Justify $\Theta(n^7 \log n)$ for $g(n)$

[evinda]

Hi! (Smile)

I want to find the asymptotic complexity ($\Theta$) of the function $g(n)=8n^7 \log n+18 \log{13}+16 \log n^n+12 n^{\frac{5}{2}}$.

We see that the dominant term is $n^7 \log n$, but how could we justify it? (Thinking)

Does this mean that : $g(n)=\Theta(n^7 \log n)$ ?

 

[alyafey22]

According to definition we have to find constants such that

$$c_1 f(n) \leq g(n) \leq c_2 f(n) $$

is held true for all $n\geq N_0$ , Can you find such constants ?

 

[evinda]

According to definition we have to find constants such that

$$c_1 f(n) \leq g(n) \leq c_2 f(n) $$

is held true for all $n\geq N_0$ , Can you find such constants ?

Yes, but.. how can I explain that $n^7 \log n$ is the dominant term? (Thinking)

 

[Siron]

You can try to verify it by definition, that is,
$$g(n) = \Theta(n^7 \log n) \Leftrightarrow \exists c>0, \exists n_0 \in \mathbb{N}, \forall n \geq n_0: 0 \leq g(n) \leq c n^7 \log n$$

I would do the following: try to show that all terms (with exception of the first term obviously) of $g(n)$ are smaller than $n^7 \log n$ for a certain $n_0 \in \mathbb{N}$.

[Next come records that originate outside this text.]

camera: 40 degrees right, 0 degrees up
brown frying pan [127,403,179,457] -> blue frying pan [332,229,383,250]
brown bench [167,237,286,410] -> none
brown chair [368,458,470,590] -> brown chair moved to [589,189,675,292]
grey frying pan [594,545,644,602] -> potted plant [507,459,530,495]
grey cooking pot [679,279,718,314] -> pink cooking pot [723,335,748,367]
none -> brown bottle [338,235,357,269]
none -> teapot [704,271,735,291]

First, note that $\forall n \geq 2: 18 \log 13 \leq n^7 \log n$. This follows from the fact that $\log n$ and $n^7$ are increasing functions forall $n \in \mathbb{N}_0$.

Second, we can write $16 \log n^n = 16n \log n$. We want to search for which values of $n \in \mathbb{N}_0$ we have: $16 n \log n \leq n^7 \log n$ or equivalently $16 n \leq n^7$. Since $n^7$ increases much faster than $16n$ for the natural numbers (without zero) we can conlude that $\forall n \geq 2: 16n \leq n^7$, therefore $ \forall n \geq 2: 16n \log n \leq n^7 \log n$.

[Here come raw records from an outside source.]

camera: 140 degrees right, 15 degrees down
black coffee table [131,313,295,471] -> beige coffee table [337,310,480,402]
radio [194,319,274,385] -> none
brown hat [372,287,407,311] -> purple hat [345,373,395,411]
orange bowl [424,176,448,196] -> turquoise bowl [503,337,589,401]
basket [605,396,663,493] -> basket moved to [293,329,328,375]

For the last term we can use a similar argument to show that $\forall n \geq 2: 12n^{\frac{5}{2}} \leq n^7 \log n$.

At this point we have shown that all terms are smaller than $n^7 \log n$.
What's the conclusion now?

 

[evinda]

At the beginning, before I verify that $g(n)=\Theta(n^7 \log n)$ can I just say the following?

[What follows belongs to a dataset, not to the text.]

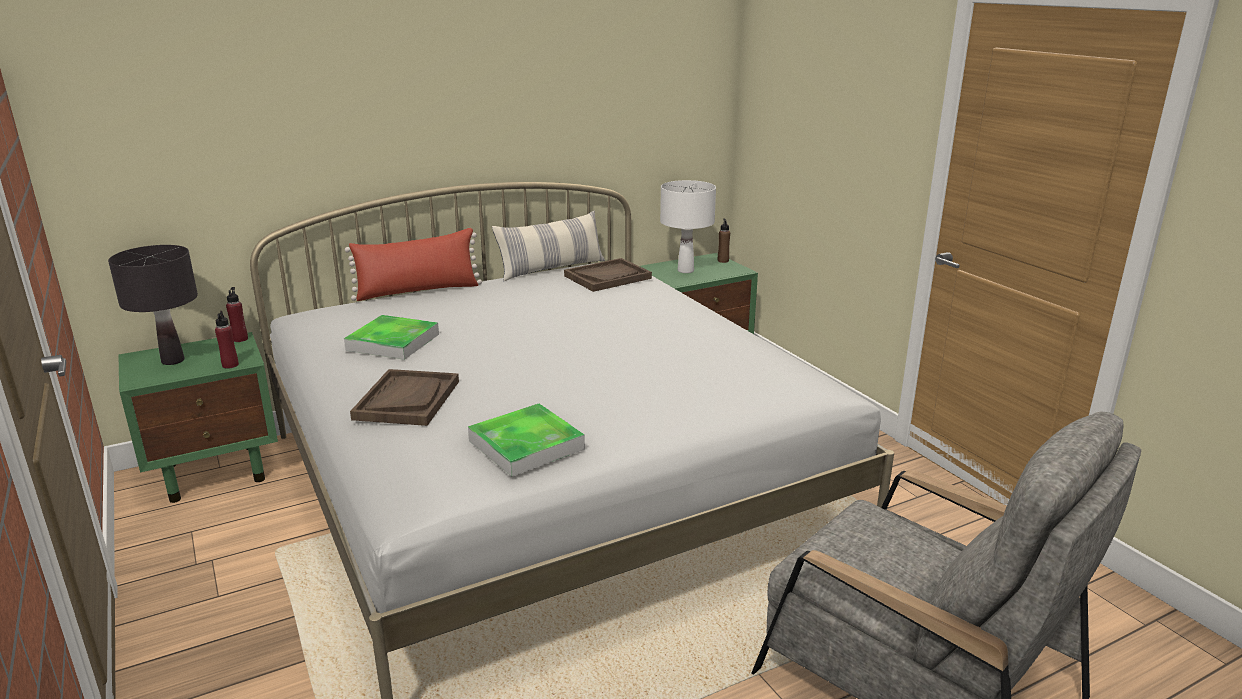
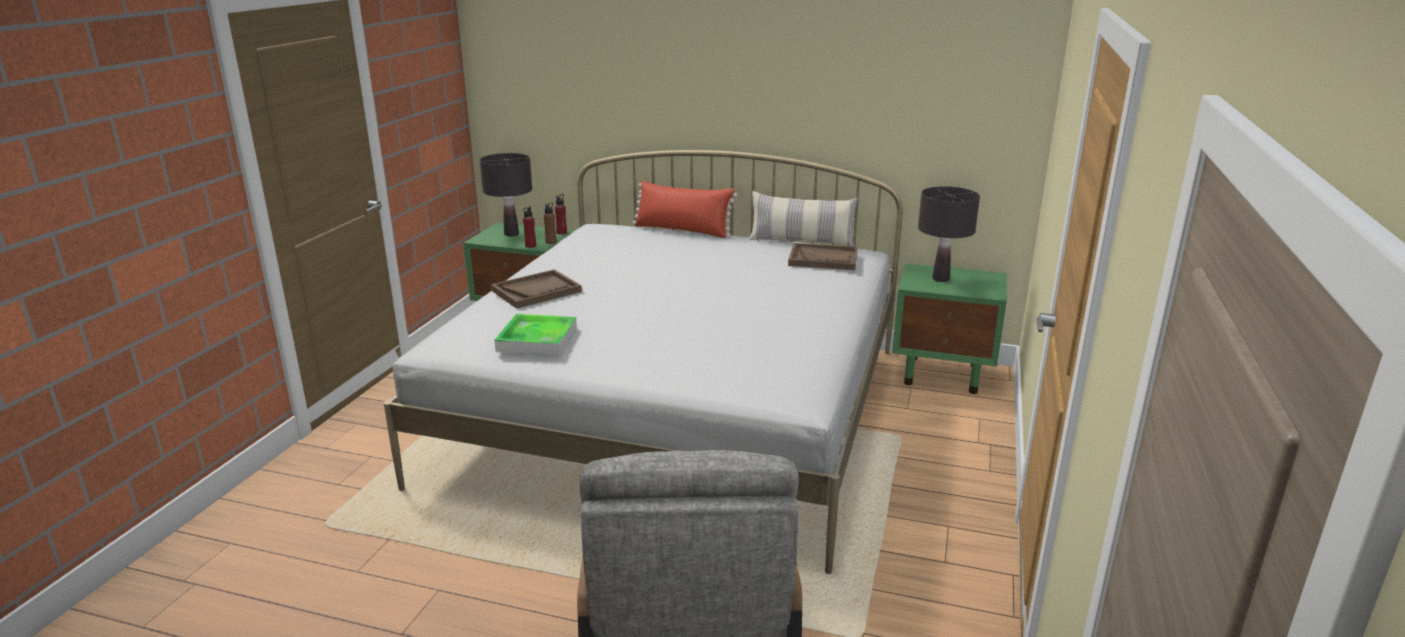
camera: 45 degrees right, 0 degrees up
tray [344,315,439,360] -> none
white table lamp [660,180,716,273] -> black table lamp [918,186,980,282]
brown bottle [718,219,730,263] -> brown bottle moved to [544,202,556,244]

We see that the dominant term of the function $g(n)$ is $n^7 \log n$, so: $g(n)=\Theta(n^7 \log n)$ ?

Or is there a better way to explain why we suppose that $g(n)=\Theta(n^7 \log n)$? (Thinking)

 

[alyafey22]

By definition

$$T(n) = \Theta( G(n) ) \, \implies \,\, \lim \frac{T(n)}{G(n)} \to c \, ; \,\, 0<c<\infty $$

Suppose that $f(n) = a(n) +g(n)$ where $a(n)$ is the dominant term so

$$\lim_{n \to \infty } \frac{a(n)+g(n)}{a(n)} = 1+ 0 = 1 $$

So $T(n) = \Theta (a(n)) \blacksquare $.